Ken Done sends praise to pint-size Brisbane painter
Claudia Buchanan’s super-sized abstract works — which have caught the eye of some big names in art — are so masterful, it’s hard to believe they have been painted by a four-year-old.
Brisbane News
Don't miss out on the headlines from Brisbane News. Followed categories will be added to My News.
She is the little artist making a big impression.
In fact, Claudia Buchanan’s super-sized abstract works are so masterful, it’s hard to believe they have been painted by a four-year-old.
The Brookfield cutie’s works appear on her Big Little Art Instagram feed and her website, where original pieces start from $1200 and limited-edition prints from $240.
And she has some big name patrons in Brisbane architect Shaun Lockyer, who snapped up Pony earlier this year, and Australian artist Ken Done, who recently sent Claudia a signed print and words of encouragement.
“When she got it, she was speechless, which is very rare for Claudia,” laughs Claudia’s mum Shannon Deutrom.
“She was so thrilled, so excited. She loves watching contemporary artists on YouTube. When I showed her Ken Done she said, ‘Well he’s good. He’s not as good as me, but he’s good’.”
Shaun Lockyer, who is designing a new home in northern New South Wales for the Buchanan family, says Claudia’s works are ones of pure, unadulterated expression.
“I would consider myself an avid art lover and we have a reasonable amount of art we have collected, mostly contemporary and Aboriginal works. One of my favourite artists is Sally Gabori, who is now deceased, and when I saw Claudia’s painting, a lot of the things that resonated with me in Sally’s work, the things I love about that work, I see in Claudia’s work,” he says. “I genuinely thought, ‘Holy hell, that’s a painting I want to own’.
“It’s an authentic story in a world where art is bought or valued for the wrong reasons.
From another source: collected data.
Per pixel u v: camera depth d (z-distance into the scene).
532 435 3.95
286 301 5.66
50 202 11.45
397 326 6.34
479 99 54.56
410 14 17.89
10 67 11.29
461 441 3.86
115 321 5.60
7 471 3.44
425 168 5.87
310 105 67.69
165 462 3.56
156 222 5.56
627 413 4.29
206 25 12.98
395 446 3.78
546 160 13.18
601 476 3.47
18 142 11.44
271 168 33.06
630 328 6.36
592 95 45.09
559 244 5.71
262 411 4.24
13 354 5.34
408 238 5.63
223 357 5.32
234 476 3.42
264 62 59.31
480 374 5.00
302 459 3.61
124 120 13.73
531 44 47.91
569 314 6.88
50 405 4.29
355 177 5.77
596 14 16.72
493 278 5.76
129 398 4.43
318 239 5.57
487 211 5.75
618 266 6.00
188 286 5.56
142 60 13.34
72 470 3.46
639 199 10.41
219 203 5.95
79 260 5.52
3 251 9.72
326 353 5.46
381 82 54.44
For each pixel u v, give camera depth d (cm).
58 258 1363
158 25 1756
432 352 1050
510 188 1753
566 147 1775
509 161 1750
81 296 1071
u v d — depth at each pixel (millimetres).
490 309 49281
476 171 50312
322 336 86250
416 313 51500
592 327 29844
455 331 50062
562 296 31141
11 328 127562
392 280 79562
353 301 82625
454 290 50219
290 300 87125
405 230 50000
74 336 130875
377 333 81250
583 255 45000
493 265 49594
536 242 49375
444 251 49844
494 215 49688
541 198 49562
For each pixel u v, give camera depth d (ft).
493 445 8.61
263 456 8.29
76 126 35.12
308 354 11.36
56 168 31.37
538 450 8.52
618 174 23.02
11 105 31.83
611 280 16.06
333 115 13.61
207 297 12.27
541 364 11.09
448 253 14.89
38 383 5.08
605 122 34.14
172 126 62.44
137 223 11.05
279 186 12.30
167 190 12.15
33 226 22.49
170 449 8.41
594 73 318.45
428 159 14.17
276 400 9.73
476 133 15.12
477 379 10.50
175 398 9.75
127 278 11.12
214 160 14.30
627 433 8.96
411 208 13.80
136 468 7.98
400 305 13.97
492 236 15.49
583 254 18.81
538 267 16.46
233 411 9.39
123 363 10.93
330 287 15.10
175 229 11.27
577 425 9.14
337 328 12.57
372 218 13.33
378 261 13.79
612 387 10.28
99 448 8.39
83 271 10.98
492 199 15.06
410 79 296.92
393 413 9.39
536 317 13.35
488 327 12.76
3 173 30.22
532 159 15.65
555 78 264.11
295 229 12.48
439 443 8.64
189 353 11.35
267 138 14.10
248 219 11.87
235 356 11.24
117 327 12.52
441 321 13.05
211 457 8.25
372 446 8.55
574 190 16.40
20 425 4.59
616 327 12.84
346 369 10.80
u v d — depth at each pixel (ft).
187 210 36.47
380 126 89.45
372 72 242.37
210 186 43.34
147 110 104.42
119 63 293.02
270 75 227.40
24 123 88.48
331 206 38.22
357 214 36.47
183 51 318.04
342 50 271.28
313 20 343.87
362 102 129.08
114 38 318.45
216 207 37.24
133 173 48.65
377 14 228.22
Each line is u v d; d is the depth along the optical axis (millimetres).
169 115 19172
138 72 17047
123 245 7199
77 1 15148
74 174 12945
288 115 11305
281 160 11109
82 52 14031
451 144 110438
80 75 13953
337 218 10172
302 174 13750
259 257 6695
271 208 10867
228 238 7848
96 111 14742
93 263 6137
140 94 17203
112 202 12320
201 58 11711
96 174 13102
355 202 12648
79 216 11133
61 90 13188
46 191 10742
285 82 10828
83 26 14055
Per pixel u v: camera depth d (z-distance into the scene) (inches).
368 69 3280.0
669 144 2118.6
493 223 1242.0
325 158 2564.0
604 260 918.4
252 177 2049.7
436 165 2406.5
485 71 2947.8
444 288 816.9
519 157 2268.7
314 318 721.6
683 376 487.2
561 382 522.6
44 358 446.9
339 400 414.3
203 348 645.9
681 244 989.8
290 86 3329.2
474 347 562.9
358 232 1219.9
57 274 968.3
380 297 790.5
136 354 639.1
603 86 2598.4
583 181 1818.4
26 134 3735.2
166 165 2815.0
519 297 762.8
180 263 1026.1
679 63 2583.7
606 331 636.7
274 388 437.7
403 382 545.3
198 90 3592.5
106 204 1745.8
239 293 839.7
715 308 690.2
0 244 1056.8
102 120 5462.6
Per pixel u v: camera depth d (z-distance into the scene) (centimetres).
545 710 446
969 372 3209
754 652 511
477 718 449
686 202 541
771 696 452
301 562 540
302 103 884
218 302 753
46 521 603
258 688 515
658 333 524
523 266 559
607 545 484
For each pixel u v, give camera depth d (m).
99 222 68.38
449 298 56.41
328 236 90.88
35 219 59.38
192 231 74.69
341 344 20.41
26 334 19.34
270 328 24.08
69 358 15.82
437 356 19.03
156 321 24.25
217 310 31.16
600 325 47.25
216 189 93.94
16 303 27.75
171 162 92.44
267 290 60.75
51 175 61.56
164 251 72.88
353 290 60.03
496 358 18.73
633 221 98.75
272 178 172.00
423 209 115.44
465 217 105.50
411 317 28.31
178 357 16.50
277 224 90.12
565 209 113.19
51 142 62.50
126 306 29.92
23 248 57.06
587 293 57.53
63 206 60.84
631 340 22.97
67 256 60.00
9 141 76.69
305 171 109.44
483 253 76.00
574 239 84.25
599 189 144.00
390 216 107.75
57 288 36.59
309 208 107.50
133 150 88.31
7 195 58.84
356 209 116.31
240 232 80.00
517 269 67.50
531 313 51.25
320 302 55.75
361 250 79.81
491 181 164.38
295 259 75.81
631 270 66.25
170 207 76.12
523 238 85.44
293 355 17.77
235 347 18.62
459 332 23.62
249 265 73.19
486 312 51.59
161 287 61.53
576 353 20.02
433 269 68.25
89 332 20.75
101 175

I have (Pony) earmarked to go in my house at Stradbroke Island.
“It’s a nice, playful, uplifting painting and it will find its home there as soon as I get it over there.”
Claudia comes from creative stock, with mum Shannon a graphic designer and photographer who also paints. Shannon’s mother, the late Maureen Deutrom, was also a talented painter and quilter.
Shannon says Claudia, who has three older siblings, completed her first major piece, Jellyfish, at age two, and then said, “Can I have another canvas?”
“I said, ‘Sure!’, and it just went from there. She was enjoying the process, it was keeping her busy and away from the TV and iPad and I thought, ‘This is working’, because I could sit with her and do some photo editing or reading or whatever and then she’d just come to me and ask me to open up the paint tubes for her.”
Paint your way to better mental health
Big name art going cheap to save wetlands
Crafty idea gives new mum’s time out
Shannon never comments on her daughter’s works. Claudia, who selects her own paint colours at the art supply store, is very much a solo operator.
“It’s her painting; I don’t want to change her style. It’s been really interesting for me as a designer to watch her process. She stands back and she looks at it and I’d love to know what’s going on in her head,” Shannon says.
“She really does consider her work and then comes back to it and puts colour in another place and then brings me paint and says, ‘Mummy can you open that one?’ and I think, I would never have thought to use that colour, but then she puts it on the canvas and it’s amazing. She’ll get to a certain point where she’ll say to me, ‘I’m done. Can I have a bubble bath?’ ”
Twenty per cent of the proceeds from Claudia’s art sales go to Room to Read – Sri Lanka, a charity that seeks to transform the lives of children in low-income communities by focusing on literary and gender equality in education.
Shannon’s father Bill Deutrom, from Sri Lanka, has done a lot of charity work in his homeland, including sponsoring a girl to attend school and who is now at university.
“So I had a thought that while Claudia is learning, it would be nice for her to help other girls learn and grow and go to secondary school because in the poorer areas, they don’t have a chance – they become cleaners, or have children and that’s their life,” Shannon says.
“Room to Read is an amazing organisation – they use local writers, local artists and local printers to produce books for the children in the countries they are working in, because if you send over something about a lorry in London for a child in Ethiopia, they don’t understand it, but if they have a story about a tuktuk in a city they can relate to, it will make them want to read.”
The opportunity to help others was part of the reason Shannon and husband Cameron Buchanan, who works in private equity, decided to sell Claudia’s pieces.
That, and the fact they were fast running out of wall space.
“I think Claudia will benefit from it, in learning that she can make a difference
in the world,” Shannon says.
“It’s not a monetary thing, it’s so she can do something to help people and have that self-pride. She can make a difference. I think we all want to do that, don’t we?”